Research Suggests Every Teacher Should:

  1. Build disciplinary and world knowledge.  (AKA Background knowledge)
  2. Provide exposure to a volume and range of texts.
  3. Provide motivating texts and contexts for reading.
  4. Teach strategies for comprehending.
  5. Teach text structures.
  6. Engage students in discussion.
  7. Build vocabulary and language knowledge.
  8. Integrate reading and writing.
  9. Observe and assess.
  10. Differentiate instruction (Samuels & Farstrup, 2012, p. 52).

This list comes from my  new favorite book, What Research Says About Reading Instruction.  I just discovered there’s also a What Research Says About Vocabulary Instruction which I’ve put on my Amazon wish list.
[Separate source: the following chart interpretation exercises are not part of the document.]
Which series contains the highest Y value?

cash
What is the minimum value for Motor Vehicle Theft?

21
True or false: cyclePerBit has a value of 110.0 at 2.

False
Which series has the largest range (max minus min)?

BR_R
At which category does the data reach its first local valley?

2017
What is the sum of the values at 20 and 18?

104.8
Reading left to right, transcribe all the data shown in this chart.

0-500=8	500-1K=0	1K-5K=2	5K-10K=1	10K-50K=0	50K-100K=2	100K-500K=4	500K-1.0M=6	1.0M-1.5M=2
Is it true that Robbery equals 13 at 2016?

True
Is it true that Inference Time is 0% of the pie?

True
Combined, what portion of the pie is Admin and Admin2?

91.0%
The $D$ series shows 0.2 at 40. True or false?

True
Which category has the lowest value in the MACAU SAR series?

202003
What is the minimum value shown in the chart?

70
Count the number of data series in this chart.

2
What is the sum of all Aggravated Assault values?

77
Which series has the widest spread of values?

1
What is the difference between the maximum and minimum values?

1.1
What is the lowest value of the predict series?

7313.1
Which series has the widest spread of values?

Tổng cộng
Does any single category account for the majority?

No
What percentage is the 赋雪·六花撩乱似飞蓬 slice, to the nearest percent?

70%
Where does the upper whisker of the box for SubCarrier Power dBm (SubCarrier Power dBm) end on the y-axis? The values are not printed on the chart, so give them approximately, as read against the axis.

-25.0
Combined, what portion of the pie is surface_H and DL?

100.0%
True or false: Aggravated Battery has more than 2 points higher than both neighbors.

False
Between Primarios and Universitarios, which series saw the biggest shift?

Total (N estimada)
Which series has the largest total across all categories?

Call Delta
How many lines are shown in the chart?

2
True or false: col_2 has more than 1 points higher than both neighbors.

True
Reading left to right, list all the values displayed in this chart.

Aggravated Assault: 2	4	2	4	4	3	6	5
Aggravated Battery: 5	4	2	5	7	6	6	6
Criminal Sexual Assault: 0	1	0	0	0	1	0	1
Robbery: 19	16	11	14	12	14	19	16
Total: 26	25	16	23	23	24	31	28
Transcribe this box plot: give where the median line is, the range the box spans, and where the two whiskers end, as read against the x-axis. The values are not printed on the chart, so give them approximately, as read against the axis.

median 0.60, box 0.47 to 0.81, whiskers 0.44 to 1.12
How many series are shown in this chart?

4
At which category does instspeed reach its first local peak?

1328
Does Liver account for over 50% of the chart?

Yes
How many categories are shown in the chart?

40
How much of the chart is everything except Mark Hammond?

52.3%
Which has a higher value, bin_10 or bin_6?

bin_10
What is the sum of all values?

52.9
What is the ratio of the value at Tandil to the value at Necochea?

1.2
I don’t think any of this is new news to anyone teaching reading, but it is wonderfully affirming news.  I realize that my weakness has been teaching text structure in non-fiction reading.  I’ve busily been collecting information on structure so I can work with it more than usual next year.  Last year my focus was student discussion.  I’ve been preparing a website at Collaborative Classroom to have my students have online discussions as “boardwork” when they enter the room, exit tickets before they leave the room, or in-depth discussions in the middle or for homework.  I love online discussions as it makes it possible for the teacher to monitor all the discussions not just those in earshot.

Samuels, S. J., & Farstrup, A. E. (2012). What research has to say about reading instruction. (fourth ed.). Newark, DE: International Reading Association.